§ Instructions for the task: Return every line of the data exactly as it appears.

§ Supplied material:

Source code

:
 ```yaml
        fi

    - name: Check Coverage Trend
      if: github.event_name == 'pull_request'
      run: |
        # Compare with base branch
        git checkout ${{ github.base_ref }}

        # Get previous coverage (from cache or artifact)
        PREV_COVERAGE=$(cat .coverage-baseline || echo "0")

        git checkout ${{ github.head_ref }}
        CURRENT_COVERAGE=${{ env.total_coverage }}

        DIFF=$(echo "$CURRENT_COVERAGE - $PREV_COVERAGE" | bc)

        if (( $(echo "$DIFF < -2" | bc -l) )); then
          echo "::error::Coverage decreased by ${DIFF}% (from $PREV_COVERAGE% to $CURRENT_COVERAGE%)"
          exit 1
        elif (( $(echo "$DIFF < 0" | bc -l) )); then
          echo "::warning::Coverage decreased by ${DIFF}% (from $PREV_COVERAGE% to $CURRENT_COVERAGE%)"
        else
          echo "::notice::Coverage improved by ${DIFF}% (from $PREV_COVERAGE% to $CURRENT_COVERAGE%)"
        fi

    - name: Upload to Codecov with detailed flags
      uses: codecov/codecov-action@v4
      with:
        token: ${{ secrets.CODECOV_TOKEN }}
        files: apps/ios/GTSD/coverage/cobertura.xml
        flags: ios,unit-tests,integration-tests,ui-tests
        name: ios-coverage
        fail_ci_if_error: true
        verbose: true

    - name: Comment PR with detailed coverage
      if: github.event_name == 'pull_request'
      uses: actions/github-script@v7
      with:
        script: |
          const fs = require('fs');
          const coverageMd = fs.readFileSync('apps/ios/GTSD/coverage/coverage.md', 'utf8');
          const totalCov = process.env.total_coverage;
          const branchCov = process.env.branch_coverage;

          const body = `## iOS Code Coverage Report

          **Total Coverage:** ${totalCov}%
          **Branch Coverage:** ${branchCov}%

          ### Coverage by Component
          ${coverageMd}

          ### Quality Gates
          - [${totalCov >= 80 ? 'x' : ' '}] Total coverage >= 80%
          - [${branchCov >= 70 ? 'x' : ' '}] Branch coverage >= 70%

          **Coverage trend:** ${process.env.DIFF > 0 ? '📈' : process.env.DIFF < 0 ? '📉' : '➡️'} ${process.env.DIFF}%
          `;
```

§ Task result:
Source code

:
 ```yaml
        fi

    - name: Check Coverage Trend
      if: github.event_name == 'pull_request'
      run: |
        # Compare with base branch
        git checkout ${{ github.base_ref }}

        # Get previous coverage (from cache or artifact)
        PREV_COVERAGE=$(cat .coverage-baseline || echo "0")

        git checkout ${{ github.head_ref }}
        CURRENT_COVERAGE=${{ env.total_coverage }}

        DIFF=$(echo "$CURRENT_COVERAGE - $PREV_COVERAGE" | bc)

        if (( $(echo "$DIFF < -2" | bc -l) )); then
          echo "::error::Coverage decreased by ${DIFF}% (from $PREV_COVERAGE% to $CURRENT_COVERAGE%)"
          exit 1
        elif (( $(echo "$DIFF < 0" | bc -l) )); then
          echo "::warning::Coverage decreased by ${DIFF}% (from $PREV_COVERAGE% to $CURRENT_COVERAGE%)"
        else
          echo "::notice::Coverage improved by ${DIFF}% (from $PREV_COVERAGE% to $CURRENT_COVERAGE%)"
        fi

    - name: Upload to Codecov with detailed flags
      uses: codecov/codecov-action@v4
      with:
        token: ${{ secrets.CODECOV_TOKEN }}
        files: apps/ios/GTSD/coverage/cobertura.xml
        flags: ios,unit-tests,integration-tests,ui-tests
        name: ios-coverage
        fail_ci_if_error: true
        verbose: true

    - name: Comment PR with detailed coverage
      if: github.event_name == 'pull_request'
      uses: actions/github-script@v7
      with:
        script: |
          const fs = require('fs');
          const coverageMd = fs.readFileSync('apps/ios/GTSD/coverage/coverage.md', 'utf8');
          const totalCov = process.env.total_coverage;
          const branchCov = process.env.branch_coverage;

          const body = `## iOS Code Coverage Report

          **Total Coverage:** ${totalCov}%
          **Branch Coverage:** ${branchCov}%

          ### Coverage by Component
          ${coverageMd}

          ### Quality Gates
          - [${totalCov >= 80 ? 'x' : ' '}] Total coverage >= 80%
          - [${branchCov >= 70 ? 'x' : ' '}] Branch coverage >= 70%

          **Coverage trend:** ${process.env.DIFF > 0 ? '📈' : process.env.DIFF < 0 ? '📉' : '➡️'} ${process.env.DIFF}%
          `;
```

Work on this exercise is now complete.